Dr. Abdu Kadri a gerontologist who kindly helped look after my mother in her last months, told our family in trying to explain my mother’s frame of mind that humankind’s most underappreciated and underutilized assets are the great women who live among us. Society he said has traditionally restricted their roles and channeled their ambitions, so that humanity does not tap the vast reservoirs of human power that reside in the hearts and minds of our mothers and daughters and sisters. Dr. Kadri told us that all that God-given talent, all that spiritual energy, all that super-human determination, has to go somewhere. So it is poured into our families. It creates the role of the matriarchs. It comes forth as love, as nurturing, as ambition for our families and for our community.
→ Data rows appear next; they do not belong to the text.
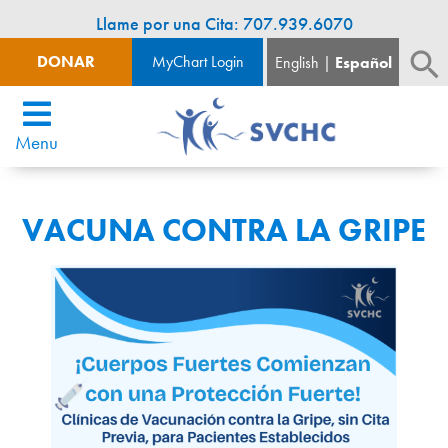
Llame por una Cita: 707.939.6070
DONAR
MyChart Login
English
Español
Menu
VACUNA CONTRA LA GRIPE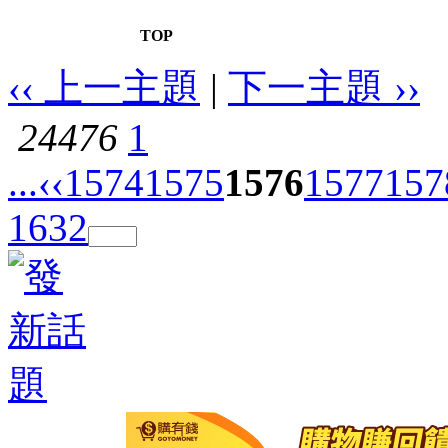
TOP
‹‹ 上一主題
|
下一主題 ››
24476
1
...
‹‹
1574
1575
1576
1577
157
1632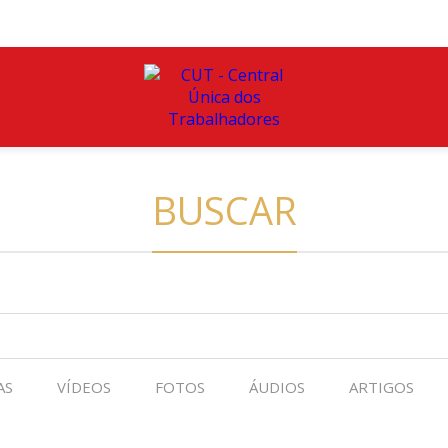
BUSCAR
AS
VÍDEOS
FOTOS
ÁUDIOS
ARTIGOS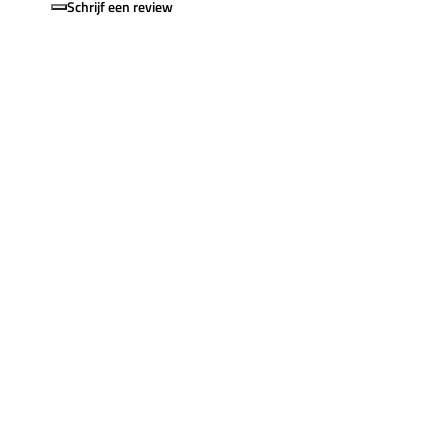
Schrijf een review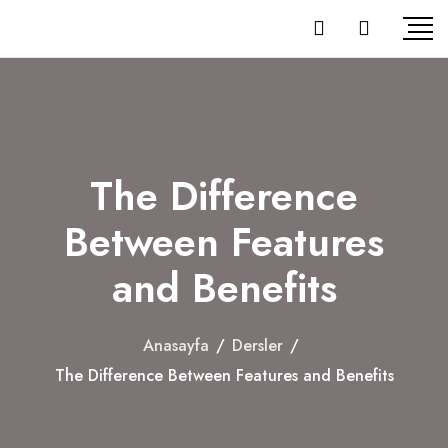
The Difference
Between Features
and Benefits
Anasayfa
/
Dersler
/
The Difference Between Features and Benefits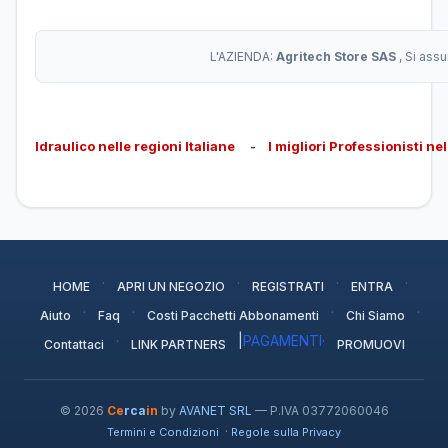
L'AZIENDA:
Agritech Store SAS
, Si ass
Idraulico nelle regioni Italiane
-
I migliori Professionisti ne
·
·
·
·
HOME
APRI UN NEGOZIO
REGISTRATI
ENTRA
·
·
·
·
Aiuto
Faq
Costi Pacchetti Abbonamenti
Chi Siamo
·
|
PAGAMENTI
·
Contattaci
LINK PARTNERS
PROMUOVI
© 2026
Ce
rca
in
by
AVANET SRL
— P.IVA 03772060046
·
Termini e Condizioni
Regole sulla Privacy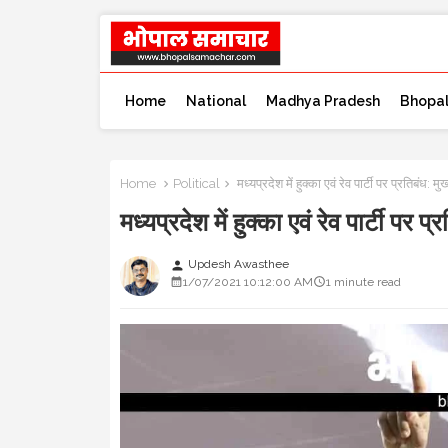
Home
National
Madhya Pradesh
Bhopa
Home
Political
मध्यप्रदेश में हुक्का एवं रेव पार्टी पर प्रतिबं
मध्यप्रदेश में हुक्का एवं रेव पार्टी 
Updesh Awasthee
person
1/07/2021 10:12:00 AM
1 minute read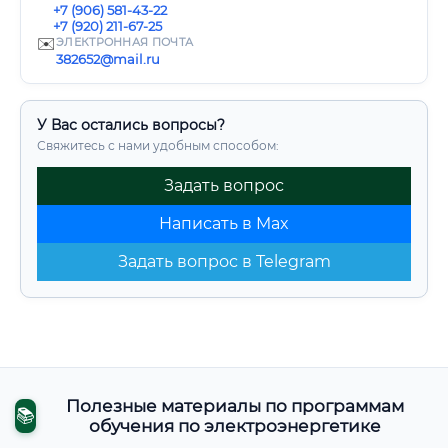
+7 (906) 581-43-22
+7 (920) 211-67-25
✉️
ЭЛЕКТРОННАЯ ПОЧТА
382652@mail.ru
У Вас остались вопросы?
Свяжитесь с нами удобным способом:
Задать вопрос
Написать в Max
Задать вопрос в Telegram
Полезные материалы по программам
📚
обучения по электроэнергетике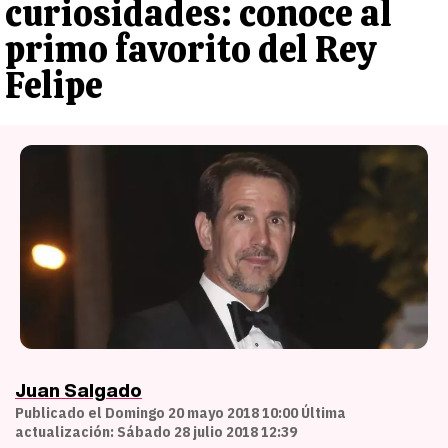
curiosidades: conoce al
primo favorito del Rey
Felipe
Juan Salgado
Publicado el Domingo 20 mayo 2018 10:00 Última
actualización: Sábado 28 julio 2018 12:39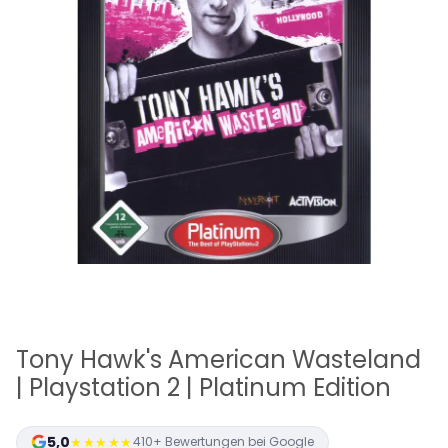
Tony Hawk's American Wasteland
| Playstation 2 | Platinum Edition
5,0
★★★★★
410+ Bewertungen bei Google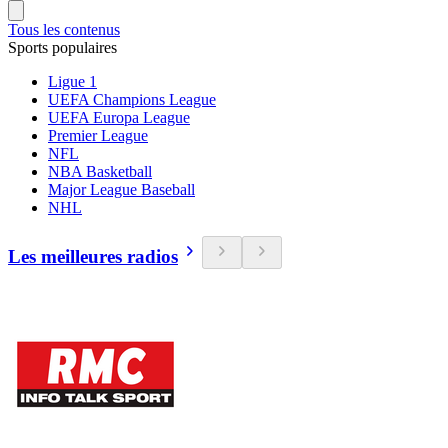
Tous les contenus
Sports populaires
Ligue 1
UEFA Champions League
UEFA Europa League
Premier League
NFL
NBA Basketball
Major League Baseball
NHL
Les meilleures radios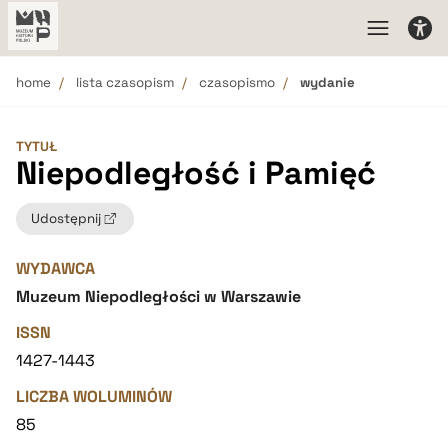
home
lista czasopism
czasopismo
wydanie
TYTUŁ
Niepodległość i Pamięć
Udostępnij
WYDAWCA
Muzeum Niepodległości w Warszawie
ISSN
1427-1443
LICZBA WOLUMINÓW
85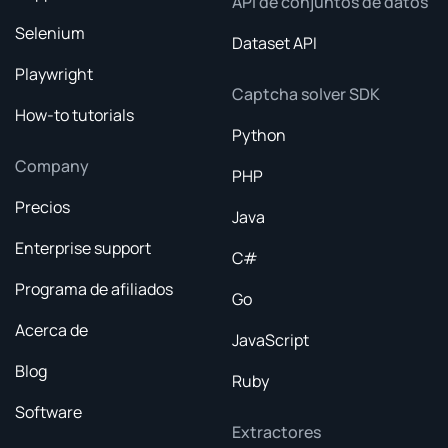
API de conjuntos de datos
Selenium
Dataset API
Playwright
Captcha solver SDK
How-to tutorials
Python
Company
PHP
Precios
Java
Enterprise support
C#
Programa de afiliados
Go
Acerca de
JavaScript
Blog
Ruby
Software
Extractores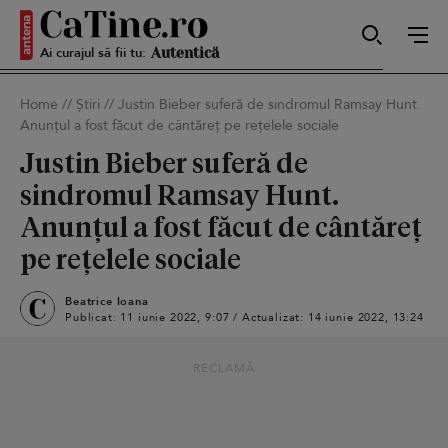
Ai curajul să fii tu:
Sexy
Home
//
Știri
//
Justin Bieber suferă de sindromul Ramsay Hunt.
Anunțul a fost făcut de cântăreț pe rețelele sociale
Autentică
Justin Bieber suferă de
sindromul Ramsay Hunt.
Anunțul a fost făcut de cântăreț
Smart
pe rețelele sociale
Beatrice Ioana
Publicat: 11 iunie 2022, 9:07 / Actualizat: 14 iunie 2022, 13:24
Sensibilă
RECLAMĂ
Puternică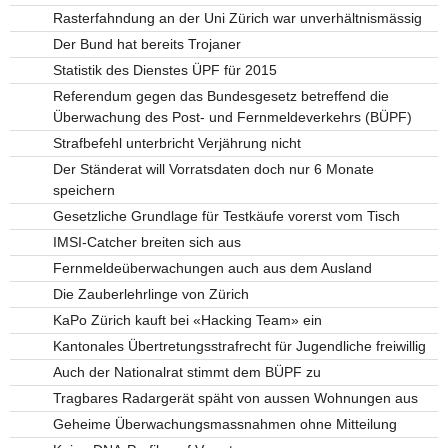
Rasterfahndung an der Uni Zürich war unverhältnismässig
Der Bund hat bereits Trojaner
Statistik des Dienstes ÜPF für 2015
Referendum gegen das Bundesgesetz betreffend die
Überwachung des Post- und Fernmeldeverkehrs (BÜPF)
Strafbefehl unterbricht Verjährung nicht
Der Ständerat will Vorratsdaten doch nur 6 Monate
speichern
Gesetzliche Grundlage für Testkäufe vorerst vom Tisch
IMSI-Catcher breiten sich aus
Fernmeldeüberwachungen auch aus dem Ausland
Die Zauberlehrlinge von Zürich
KaPo Zürich kauft bei «Hacking Team» ein
Kantonales Übertretungsstrafrecht für Jugendliche freiwillig
Auch der Nationalrat stimmt dem BÜPF zu
Tragbares Radargerät späht von aussen Wohnungen aus
Geheime Überwachungsmassnahmen ohne Mitteilung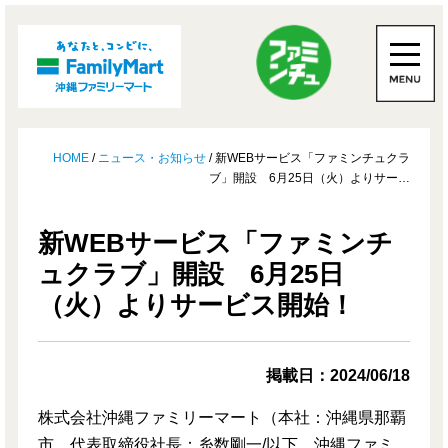
HOME
/
ニュース・お知らせ
/ 新WEBサービス「ファミンチュクラ
ブ」開設 6月25日（火）よりサー…
新WEBサービス「ファミンチ
ュクラブ」開設 6月25日
（火）よりサービス開始！
掲載日：2024/06/18
株式会社沖縄ファミリーマート（本社：沖縄県那覇
市、代表取締役社長：糸数剛一/以下、沖縄ファミ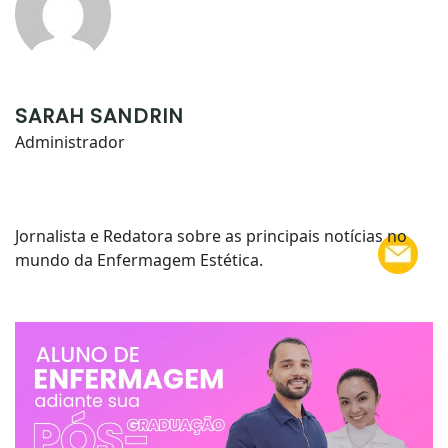
SARAH SANDRIN
Administrador
Jornalista e Redatora sobre as principais notícias no
mundo da Enfermagem Estética.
My mother was one of the most driven, strongest, smartest, most relentless human beings any of us will ever know. And she was not underutilized. She would never have allowed that. She did not hold positions of traditional power but she poured her spirit into countless lives. And she was not under-appreciated. Your presence here today testifies to that. Elvira Cisneros was one of a kind. She was shaped by her family, she was shaped by her times, she was shaped by her standards, she was shaped by her great devotions. In turn, she shaped us. Her strong hands and her mother’s heart in one way or another touched us all. In those moments each of us will face when we need strength, her memory will be a blessing in our lives.